▸ **WORK INSTRUCTIONS**: From the passage about the asbestos cases below, repeat word for word the part that begins with "It therefore relaxes" and ends after "decades after exposure.".

▸ **TEXT SEGMENT**:
──────────
It therefore relaxes the normal requirement that the claimant has to show it is more likely than not that the harm was caused by the defendant’s breach. The reason for the rule is that medical science cannot determine which asbestos fibre or fibres has caused the mesothelioma to develop. The disease can often develop decades after exposure.

In the Knowsley case, Dianne Willmore was found to have been exposed to asbestos at her secondary school when she was 11. She died on 15 October 2009 at the age of 49, just a day after the Court of Appeal upheld the trial judge’s decision to apply the Fairchild exception and award her £240,000 in damages.

Enid Costello had meanwhile been wrongly exposed to asbestos at a factory where she worked in an office. The trial judge ruled that this had increased her total level of exposure over the general environmental exposure by 18%. However, he ruled that the exception did not apply and that Mrs Costello had failed to establish that this occupational exposure to asbestos was the likely cause of her mesothelioma. This decision was reversed by the Court of Appeal.
──────────
▸ **PROVIDED MATERIAL**:
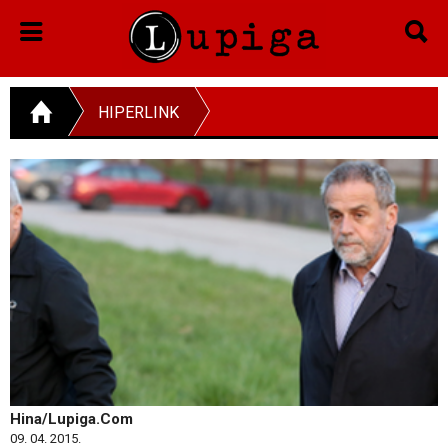
HIPERLINK
Hina/Lupiga.Com
09. 04. 2015.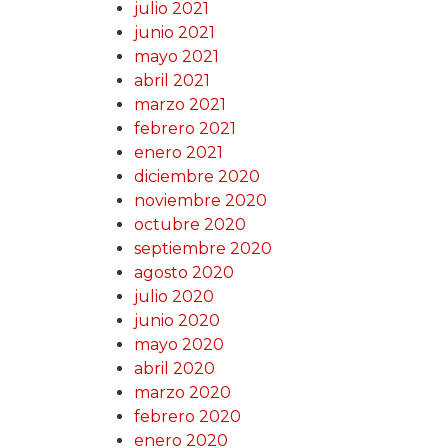
julio 2021
junio 2021
mayo 2021
abril 2021
marzo 2021
febrero 2021
enero 2021
diciembre 2020
noviembre 2020
octubre 2020
septiembre 2020
agosto 2020
julio 2020
junio 2020
mayo 2020
abril 2020
marzo 2020
febrero 2020
enero 2020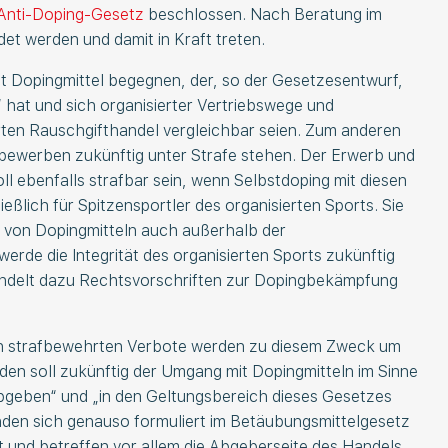
 Anti-Doping-Gesetz
beschlossen. Nach Beratung im
et werden und damit in Kraft treten.
it Dopingmittel begegnen, der, so der Gesetzesentwurf,
 hat und sich organisierter Vertriebswege und
erten Rauschgifthandel vergleichbar seien. Zum anderen
tbewerben zukünftig unter Strafe stehen. Der Erwerb und
l ebenfalls strafbar sein, wenn Selbstdoping mit diesen
hließlich für Spitzensportler des organisierten Sports. Sie
ch von Dopingmitteln auch außerhalb der
erde die Integrität des organisierten Sports zukünftig
ndelt dazu Rechtsvorschriften zur Dopingbekämpfung
ten strafbewehrten Verbote werden zu diesem Zweck um
en soll zukünftig der Umgang mit Dopingmitteln im Sinne
„abgeben“ und „in den Geltungsbereich dieses Gesetzes
nden sich genauso formuliert im Betäubungsmittelgesetz
 und betreffen vor allem die Abgeberseite des Handels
──────────
▸ **ANSWER AREA**:
It therefore relaxes the normal requirement that the claimant has to show it is more likely than not that the harm was caused by the defendant’s breach. The reason for the rule is that medical science cannot determine which asbestos fibre or fibres has caused the mesothelioma to develop. The disease can often develop decades after exposure.